Although an extension of his lecture, Roesing relies much more on visuals in his book, approaching it as a painting and utilizing an aesthetic vocabulary to depict factual events and statistics. The resulting images are almost sublime–beautiful and disquieting.

The first half of Terror and the Narrative Tendency addresses the events that transpired in D.C., each page an assemblage of images and statistics that chronicle the daily rhythm of the Snipers’ actions. Newspaper clippings on graph paper are explained by a narration of each attack: “oct. 9 53 year old shot while pumping gas in Prince William County.” The days when nothing happened are almost more terrifying than the details of each murder, producing a moment of relief and hesitation. On each top left corner, in what looks like a key to a map, Roesing condenses the events to red, blue and black markings, each delineating the body count of a different day. Each page’s summary is evanescent, evoking the “the mindset of that moment.”

Graph depicting deaths from cancer.

The second part casts a wider net–what Roesing describes in his lecture as “zooming outward” to examine concurrent fatal catastrophes and developments. Referencing the first part of the book’s diagrams and informed by political scientist John Mueller’s graphs, Roesing arranges information in intricate and sinuous diagrams. At first glance, these illustrations appear completely abstract; lines, dots and numbers coalesce over graph paper to form static, pulsing patterns. Upon a closer reading, one starts to recognize these marks as collections of data that delineate other calamities like natural disasters, motor vehicle deaths, and cancer. The numbers become dates and body counts while the lines and dots systematize and catalogue these statistics. Just as terror feeds off of terror, each page builds on the next, inflating with inked characters and strokes.

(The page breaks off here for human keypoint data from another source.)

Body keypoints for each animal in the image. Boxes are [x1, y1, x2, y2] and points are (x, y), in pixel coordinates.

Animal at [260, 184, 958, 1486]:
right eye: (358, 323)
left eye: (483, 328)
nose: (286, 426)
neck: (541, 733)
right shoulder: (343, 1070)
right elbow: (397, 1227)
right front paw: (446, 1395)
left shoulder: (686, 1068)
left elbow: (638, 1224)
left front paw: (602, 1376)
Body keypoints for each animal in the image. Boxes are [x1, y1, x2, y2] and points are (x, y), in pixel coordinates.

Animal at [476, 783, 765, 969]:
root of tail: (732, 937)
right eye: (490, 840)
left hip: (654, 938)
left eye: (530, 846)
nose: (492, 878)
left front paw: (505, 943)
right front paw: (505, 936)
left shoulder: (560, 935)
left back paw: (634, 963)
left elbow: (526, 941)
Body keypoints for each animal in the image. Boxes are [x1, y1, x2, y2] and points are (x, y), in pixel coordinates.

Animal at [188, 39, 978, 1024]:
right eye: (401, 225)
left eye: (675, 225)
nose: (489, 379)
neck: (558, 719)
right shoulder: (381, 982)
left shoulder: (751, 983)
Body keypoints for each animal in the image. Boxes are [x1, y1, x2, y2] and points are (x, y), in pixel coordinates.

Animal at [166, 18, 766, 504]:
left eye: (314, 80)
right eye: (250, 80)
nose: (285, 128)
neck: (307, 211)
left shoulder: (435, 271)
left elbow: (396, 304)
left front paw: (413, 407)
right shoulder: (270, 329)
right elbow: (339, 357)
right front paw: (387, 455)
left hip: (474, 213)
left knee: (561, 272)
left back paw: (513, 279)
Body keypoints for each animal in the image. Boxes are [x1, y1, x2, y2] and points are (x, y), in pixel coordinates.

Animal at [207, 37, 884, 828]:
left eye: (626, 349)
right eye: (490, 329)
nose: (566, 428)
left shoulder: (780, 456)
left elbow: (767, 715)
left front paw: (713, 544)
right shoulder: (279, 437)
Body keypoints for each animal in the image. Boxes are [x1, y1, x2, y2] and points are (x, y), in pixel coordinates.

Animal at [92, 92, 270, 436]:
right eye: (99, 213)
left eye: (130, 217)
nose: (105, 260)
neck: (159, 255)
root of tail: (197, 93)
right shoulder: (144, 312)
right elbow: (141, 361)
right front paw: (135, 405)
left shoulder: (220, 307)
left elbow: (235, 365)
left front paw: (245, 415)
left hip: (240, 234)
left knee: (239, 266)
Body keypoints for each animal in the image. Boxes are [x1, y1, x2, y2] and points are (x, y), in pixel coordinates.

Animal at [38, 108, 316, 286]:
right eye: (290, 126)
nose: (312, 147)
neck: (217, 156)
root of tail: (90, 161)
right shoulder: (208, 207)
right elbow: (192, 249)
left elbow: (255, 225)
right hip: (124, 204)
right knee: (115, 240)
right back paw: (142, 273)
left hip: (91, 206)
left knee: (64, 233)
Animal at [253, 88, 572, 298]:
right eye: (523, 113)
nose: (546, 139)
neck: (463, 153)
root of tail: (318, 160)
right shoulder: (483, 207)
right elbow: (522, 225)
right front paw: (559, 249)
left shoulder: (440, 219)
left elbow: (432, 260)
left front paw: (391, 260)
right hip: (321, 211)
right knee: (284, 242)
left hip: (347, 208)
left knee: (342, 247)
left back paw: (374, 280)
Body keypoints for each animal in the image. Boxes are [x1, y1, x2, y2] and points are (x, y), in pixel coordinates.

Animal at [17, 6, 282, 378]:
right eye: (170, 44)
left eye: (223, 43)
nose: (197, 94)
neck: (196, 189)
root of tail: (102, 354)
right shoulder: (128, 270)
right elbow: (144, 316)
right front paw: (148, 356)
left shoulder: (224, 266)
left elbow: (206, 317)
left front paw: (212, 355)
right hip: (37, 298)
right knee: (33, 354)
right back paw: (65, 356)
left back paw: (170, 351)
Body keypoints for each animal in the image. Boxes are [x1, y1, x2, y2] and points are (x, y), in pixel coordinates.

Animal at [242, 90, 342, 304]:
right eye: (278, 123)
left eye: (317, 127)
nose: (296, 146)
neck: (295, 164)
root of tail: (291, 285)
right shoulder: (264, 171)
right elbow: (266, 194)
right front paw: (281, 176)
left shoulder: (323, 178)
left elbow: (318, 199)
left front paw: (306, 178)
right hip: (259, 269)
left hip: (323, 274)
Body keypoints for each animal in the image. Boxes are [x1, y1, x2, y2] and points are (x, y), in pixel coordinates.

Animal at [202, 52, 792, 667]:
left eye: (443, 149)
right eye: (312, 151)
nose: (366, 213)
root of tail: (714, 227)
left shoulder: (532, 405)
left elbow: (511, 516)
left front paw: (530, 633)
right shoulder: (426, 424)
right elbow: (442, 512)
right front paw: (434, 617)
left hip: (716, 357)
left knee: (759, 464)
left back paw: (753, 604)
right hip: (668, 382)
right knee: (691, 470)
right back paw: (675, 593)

“Interested in proportion and accepting of our fate,” Roesing proposes a unique and arresting way to digest this sort of information. Although political in content, his intent is neither pedantic nor conclusive. Instead, Roesing’s book acts simultaneously as a visual investigation and historical analysis as each “outward zoom” allows us to take a closer look at the facts at hand.

Graph depicting deaths from natural disasters.

Terror and the Narrative Tendency is Peradam publishing group’s newest project by artist David Roesing. It is available for presale on the Peradam website as a set of two books, and will be produced on the 10th anniversary of the snipers’ arrest, October 24th.